» **Exercise directions**:
The material below has pictures in it. Set down only the lines from the line containing "chatoyantes, designs audacieux...Thomas" through the line containing "Esses cookies podem", word for word, and leave the pictures behind.

Excerpted data Start Marker

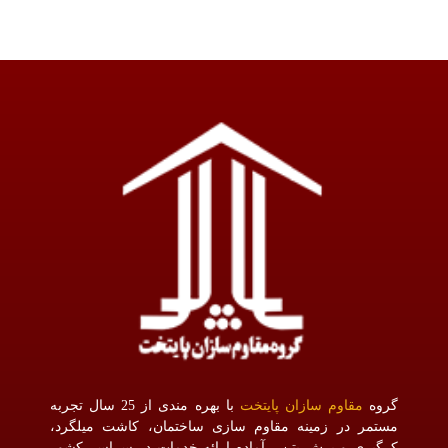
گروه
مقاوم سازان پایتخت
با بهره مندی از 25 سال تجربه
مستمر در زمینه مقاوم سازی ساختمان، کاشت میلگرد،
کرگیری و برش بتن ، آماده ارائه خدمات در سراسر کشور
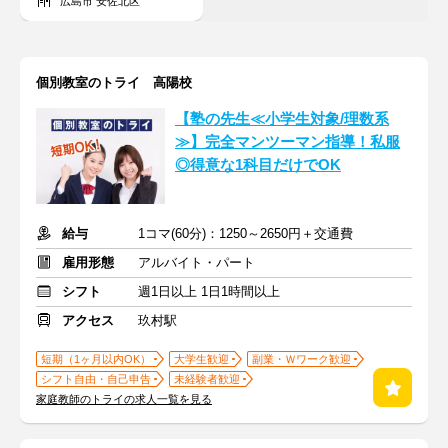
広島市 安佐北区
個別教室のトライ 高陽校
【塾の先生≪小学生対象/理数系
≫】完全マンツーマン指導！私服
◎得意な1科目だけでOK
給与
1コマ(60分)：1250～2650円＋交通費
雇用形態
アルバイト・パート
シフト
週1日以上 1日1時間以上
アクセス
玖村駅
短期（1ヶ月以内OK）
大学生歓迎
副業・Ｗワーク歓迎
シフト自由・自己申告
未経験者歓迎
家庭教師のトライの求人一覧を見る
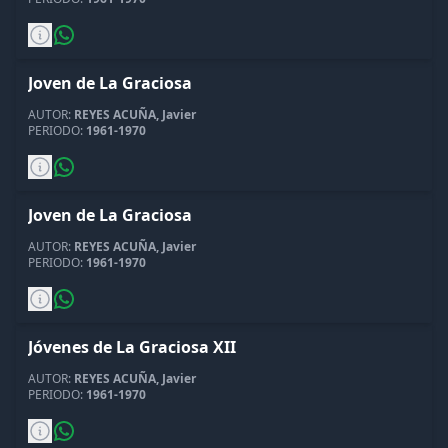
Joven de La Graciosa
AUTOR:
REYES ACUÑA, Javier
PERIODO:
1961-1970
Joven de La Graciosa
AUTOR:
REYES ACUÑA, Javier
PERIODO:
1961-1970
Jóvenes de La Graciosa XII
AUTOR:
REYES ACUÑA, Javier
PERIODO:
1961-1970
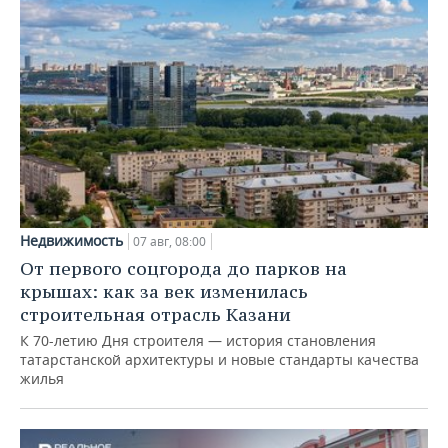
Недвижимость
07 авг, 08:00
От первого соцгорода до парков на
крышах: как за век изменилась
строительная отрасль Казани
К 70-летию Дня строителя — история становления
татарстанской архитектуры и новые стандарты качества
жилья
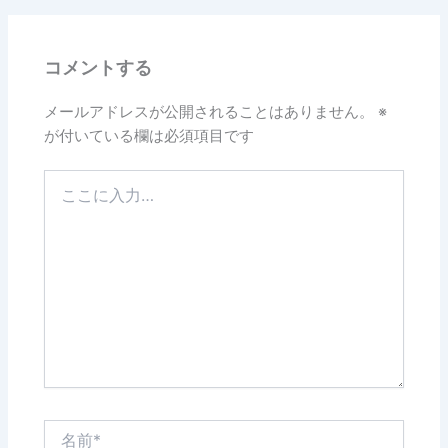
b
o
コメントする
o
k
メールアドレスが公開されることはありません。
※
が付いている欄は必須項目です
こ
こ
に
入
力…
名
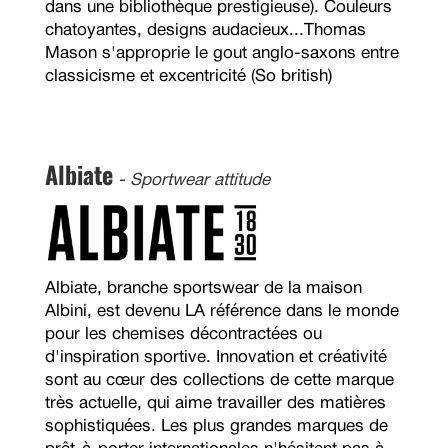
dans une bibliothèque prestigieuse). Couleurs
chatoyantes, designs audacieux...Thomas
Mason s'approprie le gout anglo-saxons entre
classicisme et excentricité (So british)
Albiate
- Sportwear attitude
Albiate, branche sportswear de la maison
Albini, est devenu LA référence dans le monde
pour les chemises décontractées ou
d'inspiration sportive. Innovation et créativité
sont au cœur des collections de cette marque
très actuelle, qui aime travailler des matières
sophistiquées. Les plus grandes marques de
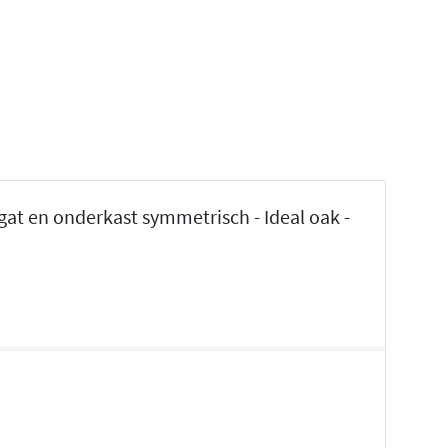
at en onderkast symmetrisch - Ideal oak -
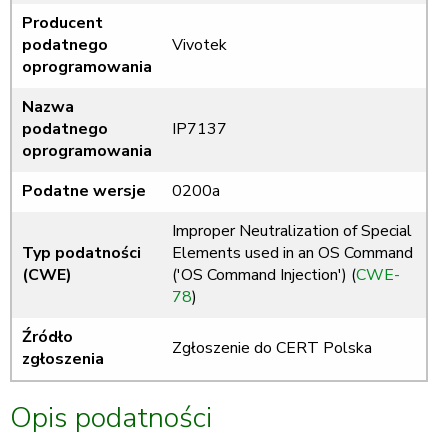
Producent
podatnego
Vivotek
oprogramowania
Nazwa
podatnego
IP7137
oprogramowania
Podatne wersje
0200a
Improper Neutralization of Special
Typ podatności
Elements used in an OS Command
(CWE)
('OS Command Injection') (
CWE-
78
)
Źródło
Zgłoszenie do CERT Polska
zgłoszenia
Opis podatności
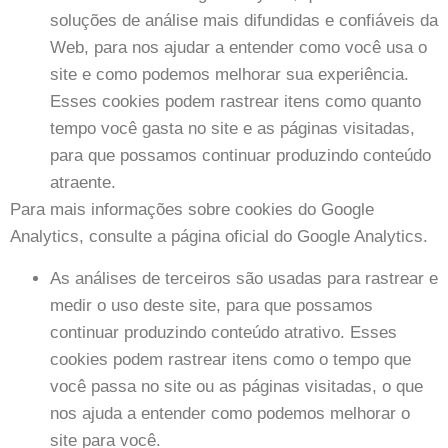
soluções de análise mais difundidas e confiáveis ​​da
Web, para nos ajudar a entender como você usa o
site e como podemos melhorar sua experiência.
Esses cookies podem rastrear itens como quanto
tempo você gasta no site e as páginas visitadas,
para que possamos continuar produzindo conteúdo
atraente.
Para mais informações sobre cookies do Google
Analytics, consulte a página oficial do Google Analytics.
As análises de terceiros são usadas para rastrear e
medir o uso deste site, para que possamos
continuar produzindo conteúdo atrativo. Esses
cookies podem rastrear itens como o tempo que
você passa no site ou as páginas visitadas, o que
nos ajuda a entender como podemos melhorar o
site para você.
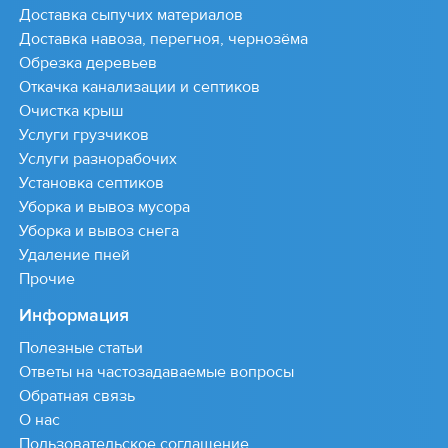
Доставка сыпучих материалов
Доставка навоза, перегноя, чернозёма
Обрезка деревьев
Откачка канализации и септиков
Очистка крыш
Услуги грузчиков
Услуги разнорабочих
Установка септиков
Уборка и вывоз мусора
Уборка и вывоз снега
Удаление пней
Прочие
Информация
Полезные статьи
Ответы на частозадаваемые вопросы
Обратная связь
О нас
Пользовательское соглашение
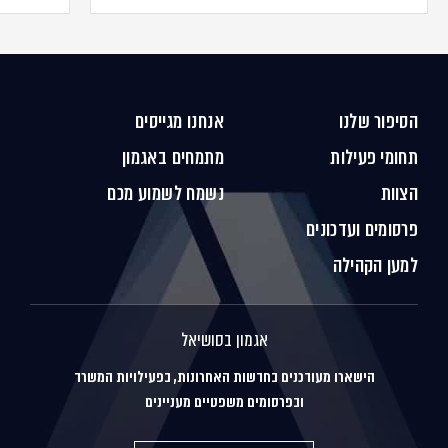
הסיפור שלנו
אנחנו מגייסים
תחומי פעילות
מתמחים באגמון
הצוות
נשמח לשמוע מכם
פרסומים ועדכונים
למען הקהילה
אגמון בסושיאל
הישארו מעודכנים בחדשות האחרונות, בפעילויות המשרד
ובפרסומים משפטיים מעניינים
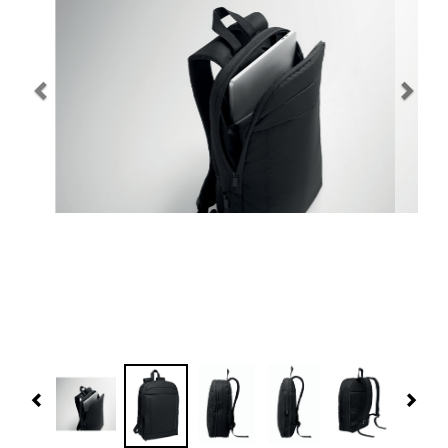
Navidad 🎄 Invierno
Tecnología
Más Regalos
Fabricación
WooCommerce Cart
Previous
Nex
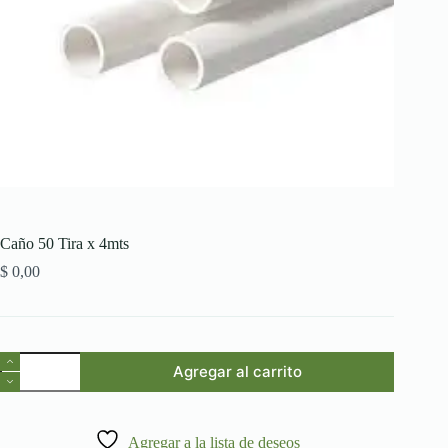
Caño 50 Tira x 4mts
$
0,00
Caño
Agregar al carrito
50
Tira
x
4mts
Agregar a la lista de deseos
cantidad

Excerpted data End Marker

» **Expected output**:
chatoyantes, designs audacieux...Thomas
Mason s'approprie le gout anglo-saxons entre
classicisme et excentricité (So british)
Albiate
- Sportwear attitude
Albiate, branche sportswear de la maison
Albini, est devenu LA référence dans le monde
pour les chemises décontractées ou
d'inspiration sportive. Innovation et créativité
sont au cœur des collections de cette marque
très actuelle, qui aime travailler des matières
sophistiquées. Les plus grandes marques de
at en onderkast symmetrisch - Ideal oak -
Producent
podatnego
Vivotek
oprogramowania
Nazwa
podatnego
IP7137
oprogramowania
Podatne wersje
0200a
Improper Neutralization of Special
Typ podatności
Elements used in an OS Command
(CWE)
('OS Command Injection') (
CWE-
78
)
Źródło
Zgłoszenie do CERT Polska
zgłoszenia
Opis podatności
soluções de análise mais difundidas e confiáveis ​​da
Web, para nos ajudar a entender como você usa o
site e como podemos melhorar sua experiência.
Esses cookies podem rastrear itens como quanto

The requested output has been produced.